— SÉRIE DE CONSIGNES —
a - Dans le texte sur la partialité institutionnelle, quelle décision M. Salim a-t-il obtenue ?
b - Reproduisez le passage du texte sur la partialité institutionnelle qui commence aux mots « Deuxième étape : Si » et s'arrête après « cas par cas. ».

Première étape : Compte tenu d’un certain nombre de facteurs, y compris, mais sans s’y restreindre, le risque de conflit entre les intérêts des membres des tribunaux et ceux des parties qui comparaissent devant eux, une personne pleinement informée éprouvera‑t‑elle une crainte raisonnable de partialité dans un grand nombre de cas?

Deuxième étape : Si la réponse à cette question est négative, on ne saurait alléguer qu’il y a crainte de partialité sur le plan institutionnel, et la question doit se régler au cas par cas.

[57]  La SPR doit faire preuve d’un degré élevé d’impartialité lorsqu’elle rend une décision. Pour établir qu’il y a eu partialité institutionnelle,la crainte raisonnable de partialité doit reposer sur  des motifs sérieux et le critère ne doit pas être celui d’une personne de nature scrupuleuse et tatillonne : Commission scolaire francophone du Yukon, district scolaire #23 c Yukon (Procureure générale), [2015] 2 RCS 282, au paragraphe 26.

[58]  Selon le défendeur, l’incidence sur les droits garantis aux demandeurs par l’article 7 de la Charte canadienne des droits et libertés est tout au plus marginale. Les demandeurs ont fourni peu d’éléments de preuve à l’appui de leur argument selon lequel le report des audiences les concernant leur a causé un préjudice. En effet, M. Salim a obtenu une décision favorable. Les demandeurs ont bénéficié des avantages du Programme fédéral de santé intérimaire et de l’aide sociale et ont eu la possibilité de demander des permis d’études et de travail. Le stress qu’ils disent avoir vécu n’est rien de plus que les conséquences normales du processus d’asile.

[59]  De plus, aucun élément de preuve ne permet d’affirmer que la SPR annule l’audience chaque fois qu’elle ne reçoit pas les résultats du CSP. Les instructions permettent de déterminer à quel moment l’audience peut être fixée ou reportée, selon l’issue du CSP, mais elles n’influent pas sur le déroulement de l’audience ni sur le traitement de la demande d’asile. C’est au ministre qu’il incombe de demander des ajournements lorsque les retards échappent à la portée des instructions. Par conséquent, une personne informée ne serait pas susceptible de craindre qu’une réelle probabilité de partialité découle des instructions.

— Photos de personnes avec points clés —
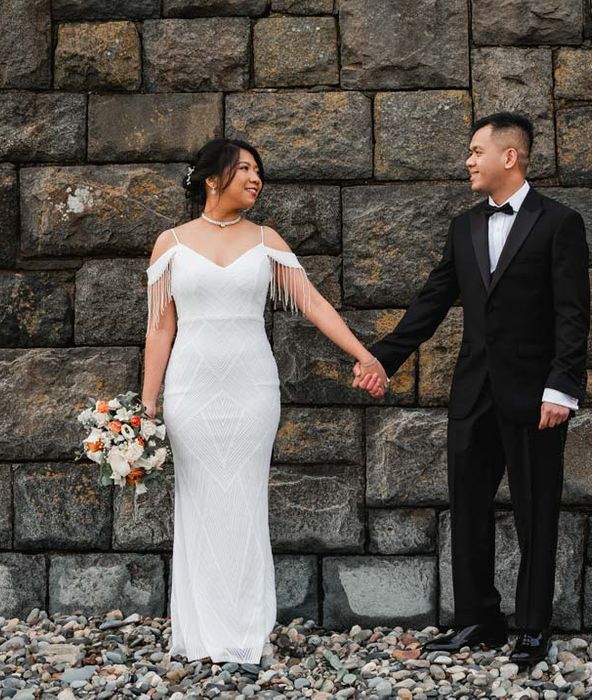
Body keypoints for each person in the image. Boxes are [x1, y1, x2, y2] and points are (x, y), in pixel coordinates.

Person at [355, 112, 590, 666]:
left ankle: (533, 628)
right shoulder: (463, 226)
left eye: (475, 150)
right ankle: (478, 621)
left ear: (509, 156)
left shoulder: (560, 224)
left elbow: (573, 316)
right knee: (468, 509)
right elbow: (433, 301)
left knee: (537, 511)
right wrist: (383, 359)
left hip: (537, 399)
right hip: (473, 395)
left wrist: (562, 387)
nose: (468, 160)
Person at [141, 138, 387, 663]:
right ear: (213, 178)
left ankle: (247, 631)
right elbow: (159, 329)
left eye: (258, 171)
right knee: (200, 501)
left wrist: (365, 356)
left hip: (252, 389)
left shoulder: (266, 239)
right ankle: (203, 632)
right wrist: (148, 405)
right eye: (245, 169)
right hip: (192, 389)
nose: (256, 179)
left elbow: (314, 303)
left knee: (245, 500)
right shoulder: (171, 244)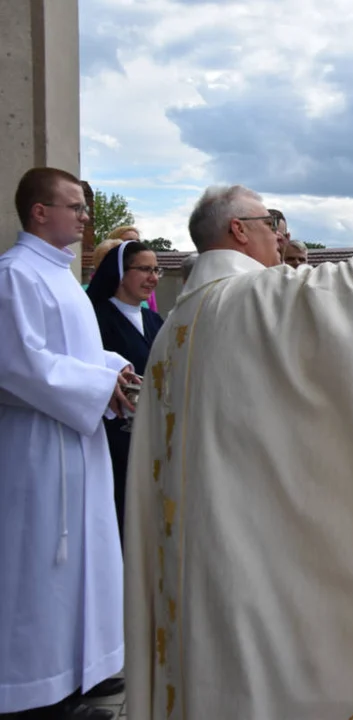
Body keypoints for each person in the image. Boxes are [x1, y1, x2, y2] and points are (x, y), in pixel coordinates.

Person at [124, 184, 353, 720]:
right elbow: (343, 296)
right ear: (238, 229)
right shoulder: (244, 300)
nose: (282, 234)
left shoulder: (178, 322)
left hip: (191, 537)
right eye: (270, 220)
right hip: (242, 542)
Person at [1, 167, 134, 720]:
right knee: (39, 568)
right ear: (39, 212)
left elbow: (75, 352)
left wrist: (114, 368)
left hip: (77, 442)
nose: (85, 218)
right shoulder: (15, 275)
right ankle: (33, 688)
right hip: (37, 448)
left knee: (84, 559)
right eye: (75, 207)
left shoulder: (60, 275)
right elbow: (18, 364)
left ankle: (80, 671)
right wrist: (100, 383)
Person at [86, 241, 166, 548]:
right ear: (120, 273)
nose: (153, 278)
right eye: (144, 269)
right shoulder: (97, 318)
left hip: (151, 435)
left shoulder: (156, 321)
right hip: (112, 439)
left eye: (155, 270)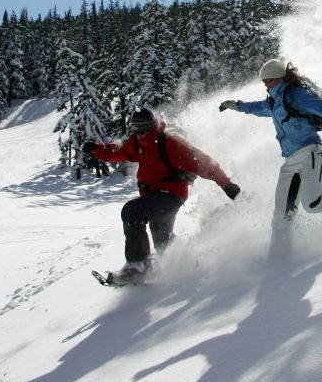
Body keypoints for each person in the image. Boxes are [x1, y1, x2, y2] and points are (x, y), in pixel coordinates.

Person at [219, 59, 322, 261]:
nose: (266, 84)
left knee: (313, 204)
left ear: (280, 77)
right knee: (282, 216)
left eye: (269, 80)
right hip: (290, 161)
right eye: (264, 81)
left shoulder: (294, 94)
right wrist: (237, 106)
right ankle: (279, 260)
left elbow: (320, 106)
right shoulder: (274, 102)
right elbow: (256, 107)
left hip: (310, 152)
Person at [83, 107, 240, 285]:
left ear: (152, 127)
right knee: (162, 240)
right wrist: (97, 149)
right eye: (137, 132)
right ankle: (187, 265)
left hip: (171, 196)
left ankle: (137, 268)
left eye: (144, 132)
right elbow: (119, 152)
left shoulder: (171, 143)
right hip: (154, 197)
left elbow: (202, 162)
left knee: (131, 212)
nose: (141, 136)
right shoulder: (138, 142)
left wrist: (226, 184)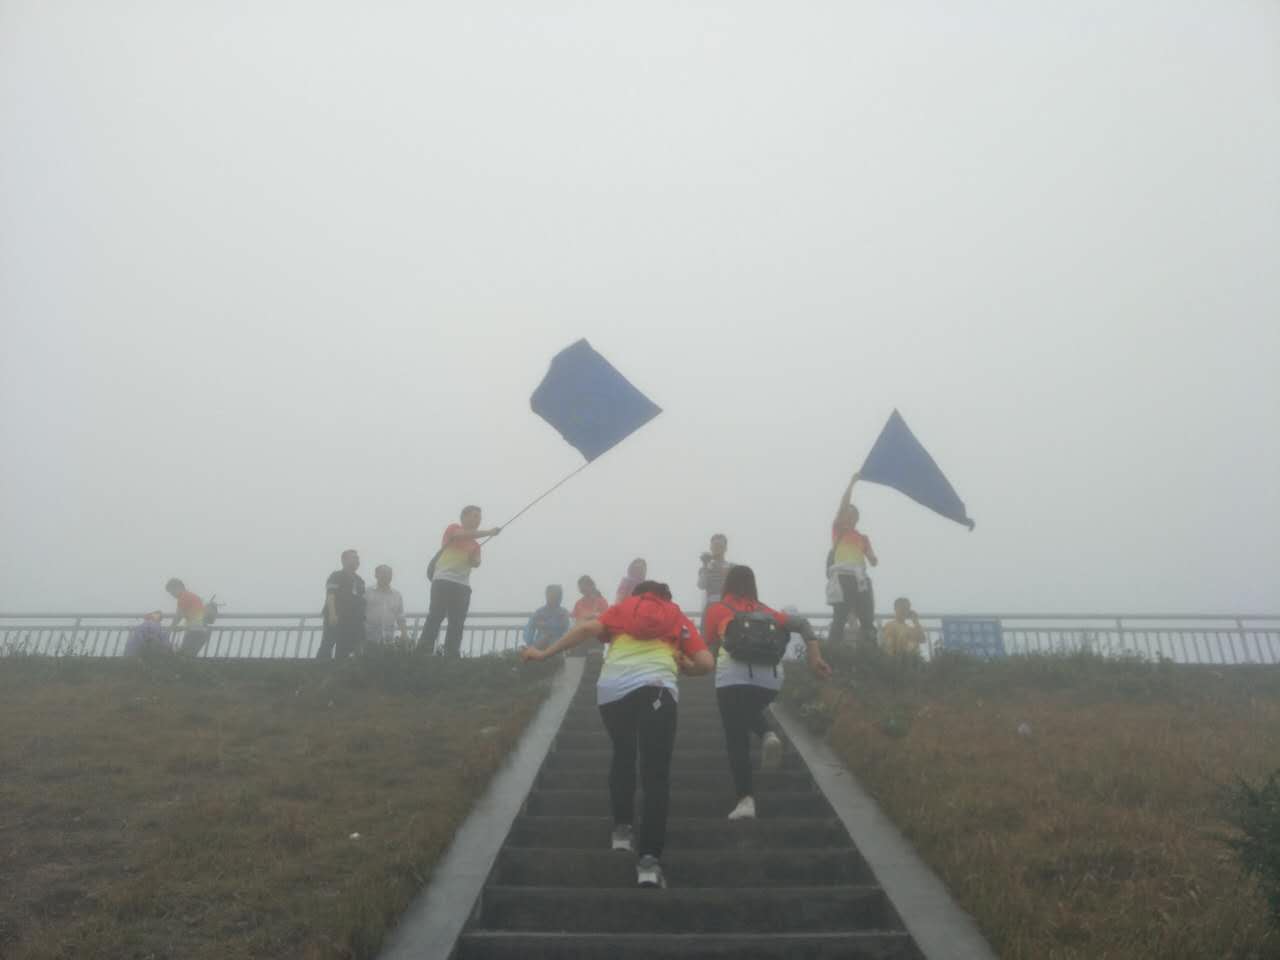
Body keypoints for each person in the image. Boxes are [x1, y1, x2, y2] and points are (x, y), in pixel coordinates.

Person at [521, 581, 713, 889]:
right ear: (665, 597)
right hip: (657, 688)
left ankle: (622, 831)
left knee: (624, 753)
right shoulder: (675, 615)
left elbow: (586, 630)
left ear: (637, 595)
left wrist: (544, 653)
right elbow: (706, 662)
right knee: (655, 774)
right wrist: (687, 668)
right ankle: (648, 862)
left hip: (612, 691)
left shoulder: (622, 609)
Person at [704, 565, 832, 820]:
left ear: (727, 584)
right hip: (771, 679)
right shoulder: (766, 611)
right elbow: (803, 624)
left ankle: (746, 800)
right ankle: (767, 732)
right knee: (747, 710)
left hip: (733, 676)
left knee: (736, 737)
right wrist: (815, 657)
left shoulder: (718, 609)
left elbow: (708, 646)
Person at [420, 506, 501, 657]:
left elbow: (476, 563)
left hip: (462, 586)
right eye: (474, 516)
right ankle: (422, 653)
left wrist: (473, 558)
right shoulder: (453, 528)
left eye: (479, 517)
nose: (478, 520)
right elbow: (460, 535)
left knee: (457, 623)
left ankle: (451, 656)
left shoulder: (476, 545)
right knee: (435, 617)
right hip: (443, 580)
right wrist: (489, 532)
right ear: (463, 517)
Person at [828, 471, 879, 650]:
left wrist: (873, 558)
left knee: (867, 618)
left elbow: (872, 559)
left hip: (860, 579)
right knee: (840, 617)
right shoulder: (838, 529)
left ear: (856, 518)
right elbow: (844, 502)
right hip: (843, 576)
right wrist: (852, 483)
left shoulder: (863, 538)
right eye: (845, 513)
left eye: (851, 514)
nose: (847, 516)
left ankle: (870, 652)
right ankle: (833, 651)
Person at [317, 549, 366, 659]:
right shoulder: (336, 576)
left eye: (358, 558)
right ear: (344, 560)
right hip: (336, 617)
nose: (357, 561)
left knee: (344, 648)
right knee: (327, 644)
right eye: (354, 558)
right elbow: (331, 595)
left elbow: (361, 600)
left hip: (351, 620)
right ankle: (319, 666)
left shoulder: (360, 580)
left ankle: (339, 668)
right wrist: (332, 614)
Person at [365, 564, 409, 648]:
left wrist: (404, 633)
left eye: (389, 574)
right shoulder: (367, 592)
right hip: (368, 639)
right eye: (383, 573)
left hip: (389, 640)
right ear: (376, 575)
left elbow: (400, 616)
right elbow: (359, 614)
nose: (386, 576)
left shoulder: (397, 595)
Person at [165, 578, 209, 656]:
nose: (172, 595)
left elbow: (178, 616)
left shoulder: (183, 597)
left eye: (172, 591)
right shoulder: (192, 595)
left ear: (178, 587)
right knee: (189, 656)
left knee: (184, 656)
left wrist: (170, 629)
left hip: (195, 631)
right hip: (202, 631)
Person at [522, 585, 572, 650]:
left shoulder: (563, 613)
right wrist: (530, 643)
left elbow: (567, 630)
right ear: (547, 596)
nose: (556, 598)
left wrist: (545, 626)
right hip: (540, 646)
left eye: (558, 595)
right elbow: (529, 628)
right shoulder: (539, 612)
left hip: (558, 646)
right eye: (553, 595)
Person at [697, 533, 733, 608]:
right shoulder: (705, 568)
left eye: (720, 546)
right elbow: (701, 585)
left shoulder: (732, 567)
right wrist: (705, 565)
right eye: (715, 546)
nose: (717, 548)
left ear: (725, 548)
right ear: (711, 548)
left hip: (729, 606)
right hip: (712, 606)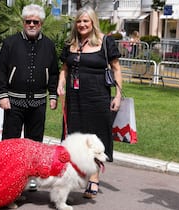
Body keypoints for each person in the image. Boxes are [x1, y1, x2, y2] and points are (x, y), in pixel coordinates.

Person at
--
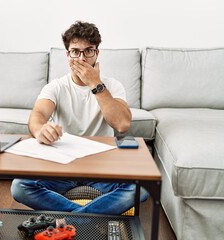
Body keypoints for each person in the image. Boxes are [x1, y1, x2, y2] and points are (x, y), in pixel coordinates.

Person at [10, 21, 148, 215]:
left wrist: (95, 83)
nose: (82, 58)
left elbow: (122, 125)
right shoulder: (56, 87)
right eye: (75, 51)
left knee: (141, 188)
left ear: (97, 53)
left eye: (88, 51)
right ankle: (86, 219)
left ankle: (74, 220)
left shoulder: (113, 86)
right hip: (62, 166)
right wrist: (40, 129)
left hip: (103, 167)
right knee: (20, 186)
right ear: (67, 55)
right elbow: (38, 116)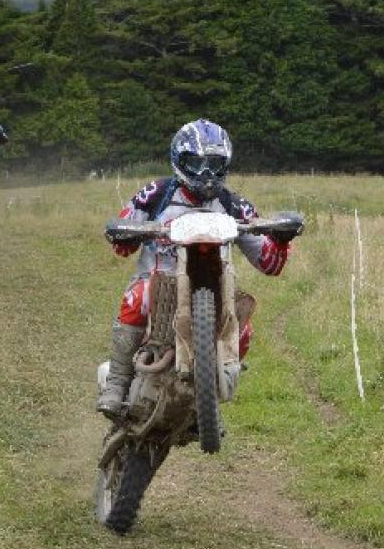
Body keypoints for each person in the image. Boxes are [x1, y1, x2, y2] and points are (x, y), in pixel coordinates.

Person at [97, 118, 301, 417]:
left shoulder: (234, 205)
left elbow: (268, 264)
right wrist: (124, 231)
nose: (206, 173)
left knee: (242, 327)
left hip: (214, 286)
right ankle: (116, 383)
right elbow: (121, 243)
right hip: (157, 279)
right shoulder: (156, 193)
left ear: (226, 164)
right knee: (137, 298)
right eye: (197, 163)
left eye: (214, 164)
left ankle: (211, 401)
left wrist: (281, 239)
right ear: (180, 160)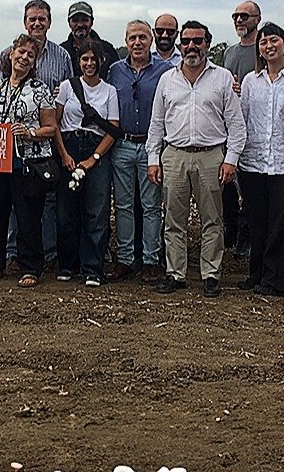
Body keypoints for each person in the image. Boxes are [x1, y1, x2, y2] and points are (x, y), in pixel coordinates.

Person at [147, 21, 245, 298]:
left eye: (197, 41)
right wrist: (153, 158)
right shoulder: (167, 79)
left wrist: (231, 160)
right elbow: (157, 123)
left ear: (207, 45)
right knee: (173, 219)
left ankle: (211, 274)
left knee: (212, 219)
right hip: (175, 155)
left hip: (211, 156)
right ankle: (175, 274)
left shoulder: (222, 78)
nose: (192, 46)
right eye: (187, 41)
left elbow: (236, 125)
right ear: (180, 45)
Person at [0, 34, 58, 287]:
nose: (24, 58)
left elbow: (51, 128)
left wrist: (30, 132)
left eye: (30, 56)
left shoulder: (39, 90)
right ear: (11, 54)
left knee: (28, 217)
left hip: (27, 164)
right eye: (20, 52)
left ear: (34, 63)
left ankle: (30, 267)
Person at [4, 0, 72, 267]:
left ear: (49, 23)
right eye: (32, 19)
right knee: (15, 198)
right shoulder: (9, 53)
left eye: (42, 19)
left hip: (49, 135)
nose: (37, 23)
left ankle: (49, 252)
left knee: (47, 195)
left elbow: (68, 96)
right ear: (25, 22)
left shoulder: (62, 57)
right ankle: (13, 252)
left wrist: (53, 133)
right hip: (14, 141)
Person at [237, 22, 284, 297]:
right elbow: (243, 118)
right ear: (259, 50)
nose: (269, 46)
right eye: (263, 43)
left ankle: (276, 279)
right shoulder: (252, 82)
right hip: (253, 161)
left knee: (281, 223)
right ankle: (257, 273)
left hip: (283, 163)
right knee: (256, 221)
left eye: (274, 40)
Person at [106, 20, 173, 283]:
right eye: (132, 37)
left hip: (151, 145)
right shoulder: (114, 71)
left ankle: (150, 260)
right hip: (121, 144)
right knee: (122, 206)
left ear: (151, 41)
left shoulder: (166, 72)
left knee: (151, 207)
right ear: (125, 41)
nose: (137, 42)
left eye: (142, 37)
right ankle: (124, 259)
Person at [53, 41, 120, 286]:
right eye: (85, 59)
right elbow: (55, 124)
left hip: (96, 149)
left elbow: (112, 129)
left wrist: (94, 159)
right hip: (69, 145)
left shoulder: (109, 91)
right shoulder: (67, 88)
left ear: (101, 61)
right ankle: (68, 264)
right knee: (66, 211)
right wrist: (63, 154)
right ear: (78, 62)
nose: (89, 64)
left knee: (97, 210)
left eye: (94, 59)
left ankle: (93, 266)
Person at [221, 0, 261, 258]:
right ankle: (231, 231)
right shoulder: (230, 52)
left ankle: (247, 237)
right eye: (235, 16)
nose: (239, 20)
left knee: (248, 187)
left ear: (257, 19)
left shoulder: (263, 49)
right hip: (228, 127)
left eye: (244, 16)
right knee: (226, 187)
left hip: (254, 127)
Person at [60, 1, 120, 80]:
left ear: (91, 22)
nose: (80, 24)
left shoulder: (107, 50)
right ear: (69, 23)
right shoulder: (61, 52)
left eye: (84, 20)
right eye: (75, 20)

— CORRIGÉ —
a - Une décision favorable.

b -
Deuxième étape : Si la réponse à cette question est négative, on ne saurait alléguer qu’il y a crainte de partialité sur le plan institutionnel, et la question doit se régler au cas par cas.